Нет, не зря я всегда говорил, что люди, у которых нет никакого интереса к наживе, – самый никчемный народ!

2

Старик Сакаи, дед Сусуму по матери, относился к категории людей, у которых жадность растет вместе с числом морщин, бороздящих лоб, и которые совершенно забывают о том, что смертный час уже недалек. Когда отмечалось его семидесятилетие, он не смог устоять против уговоров родных и близких и передал управление имуществом и домом своему наследнику-сыну. Но это была только формальность, ибо старик и не подумал удалиться на покой. Совсем напротив! Экс-император не выпустил их рук бразды правления и продолжал вести дела, а облагодетельствованный сын и пальцем не смел пошевелить без ведома отца и в конце концов безвременно отдал богу душу, так и не выйдя из-под отцовской опеки до конца своих дней. Его жена – детей у нее не было – тоже не выдержала жизни в доме свекра, который был скуп до того, что готов был зажигать огонь, чиркая ногтем, лишь бы не тратить спички; она оформила посмертный развод и удрала домой, к родителям.
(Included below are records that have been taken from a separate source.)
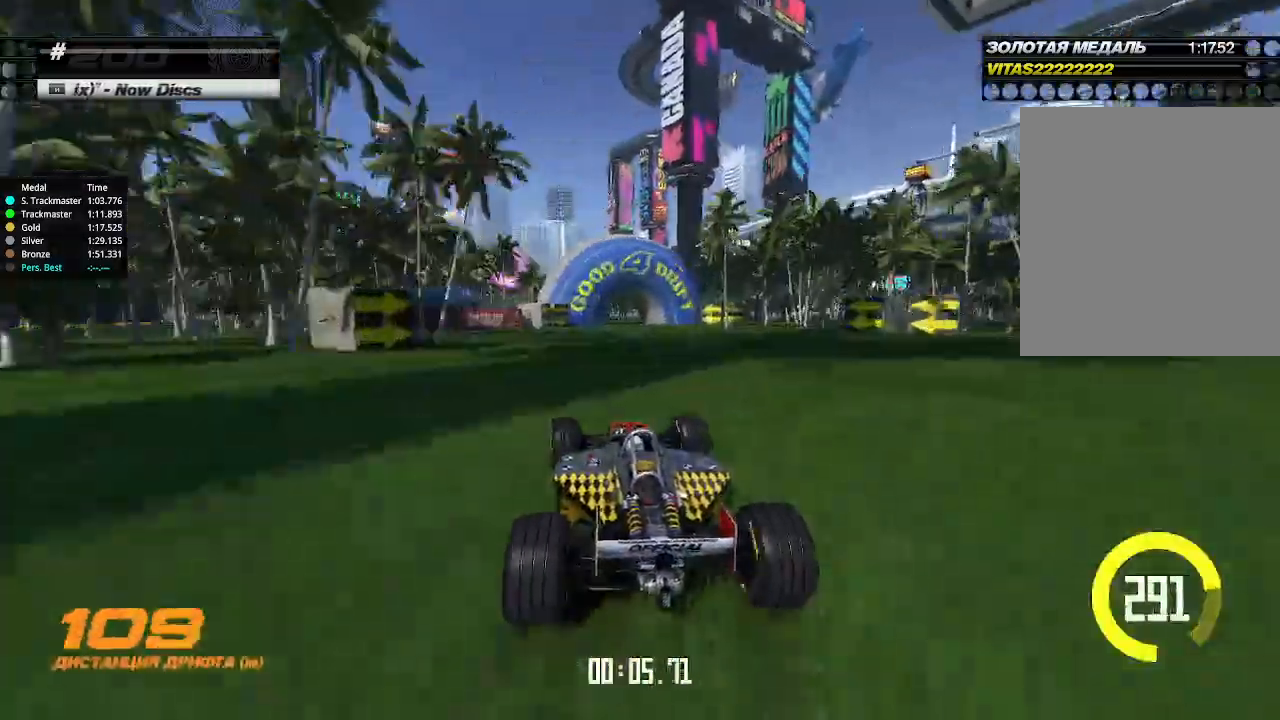
{"keys": ["left", "up"], "events": [[67, "left", "up"], [133, "left", "down"], [300, "left", "up"], [500, "left", "down"]]}
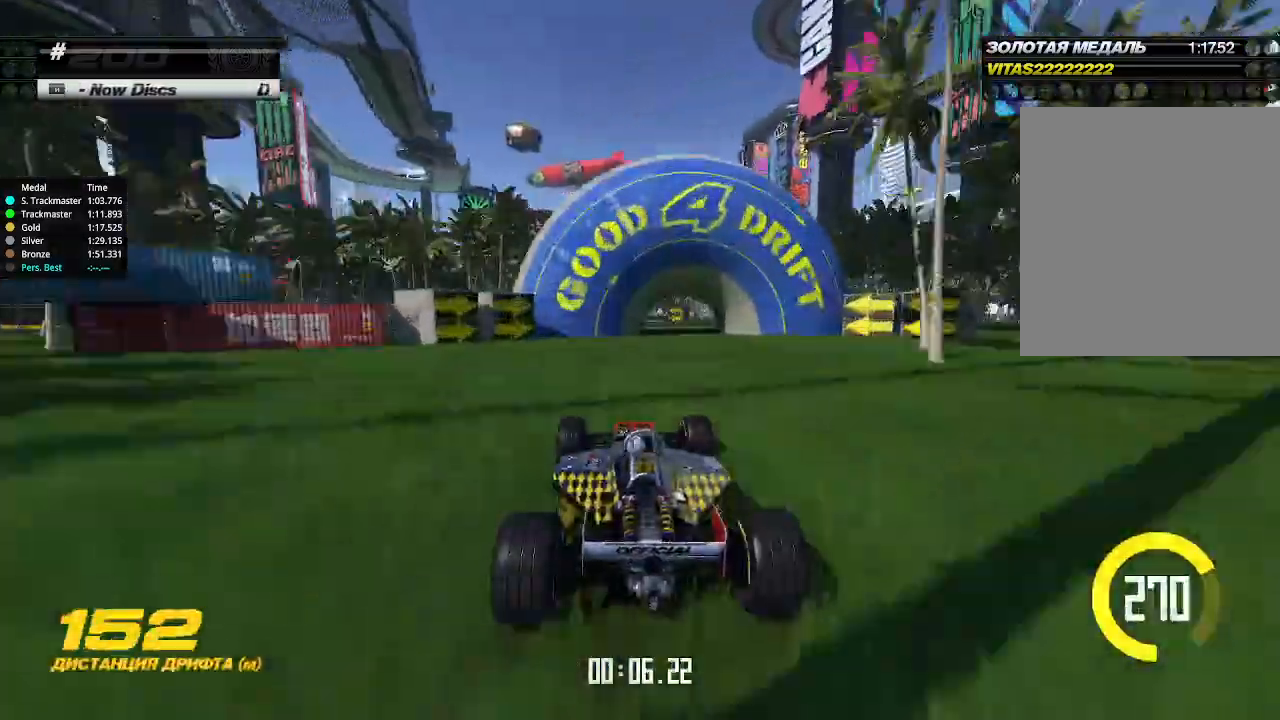
{"keys": ["up"], "events": [[100, "left", "up"], [267, "left", "down"], [333, "left", "up"]]}
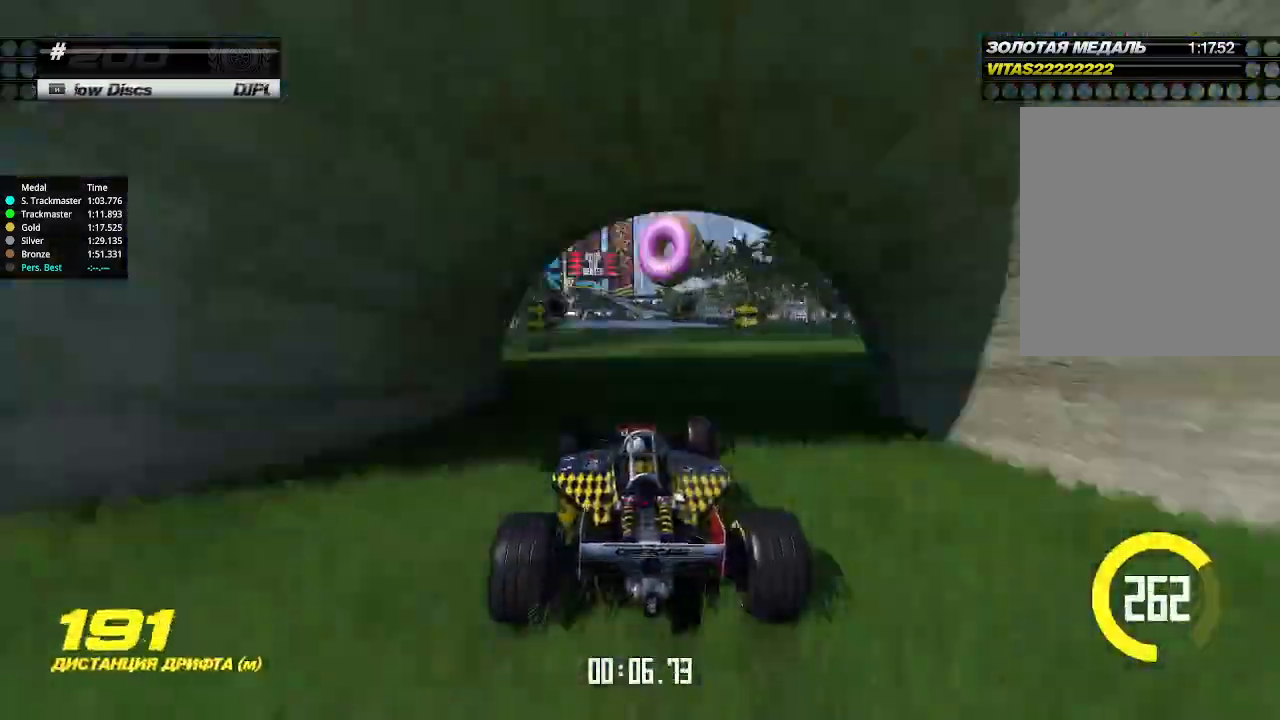
{"keys": ["up"], "events": []}
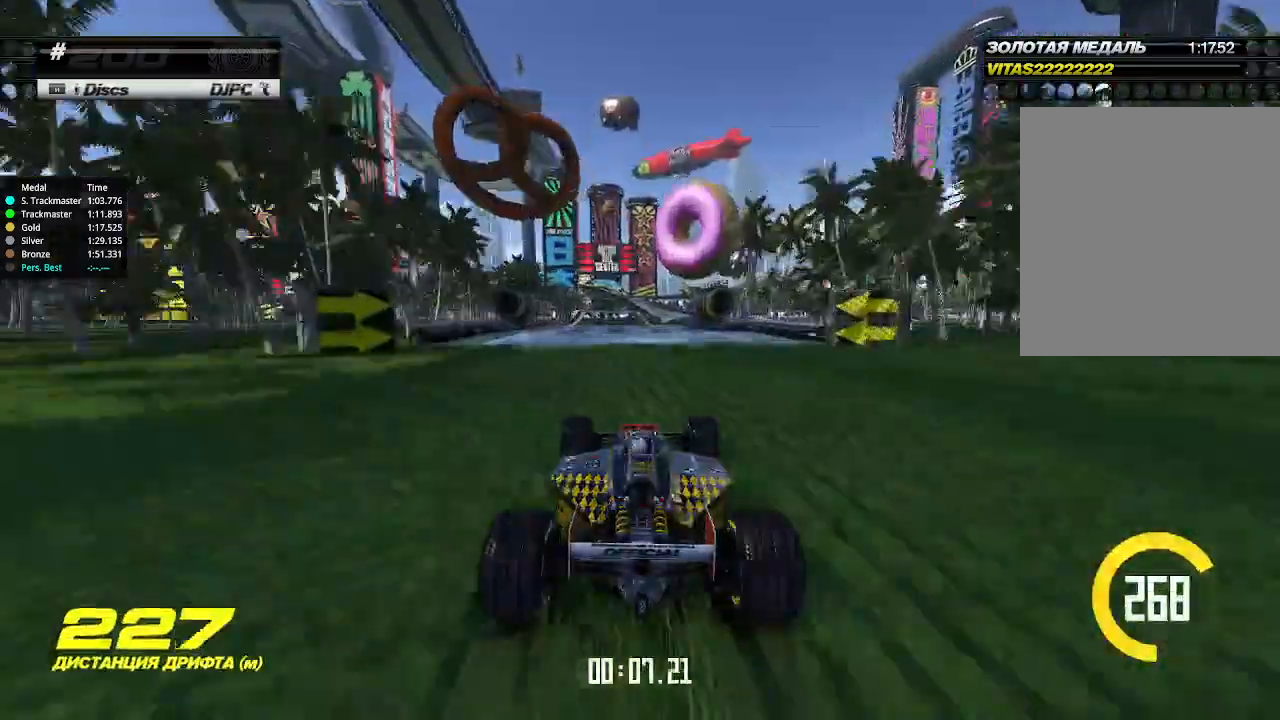
{"keys": ["up"], "events": [[67, "left", "down"], [100, "left", "up"]]}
Остались две дочери. Старшая была замужем за Хигаси, младшей скоро было уже под сорок, и давным-давно следовало выдать ее замуж и взять в дом зятя. Но в этом-то будущем зяте и была вся загвоздка: старик боялся, что любезный зятек чего доброго в один миг пустит по ветру все нажитое состояние, твердил, что дочери еще рано выходить замуж, и без конца перебирал возможных кандидатов в зятья. Ему уже стукнуло семьдесят шесть, а наследник все еще не был назначен, и семья старика по-прежнему состояла из незамужней дочери да приказчика. Он давал деньги в рост, торговал рисом, продавал мисо и соевую приправу, за все брался, и все делал сам.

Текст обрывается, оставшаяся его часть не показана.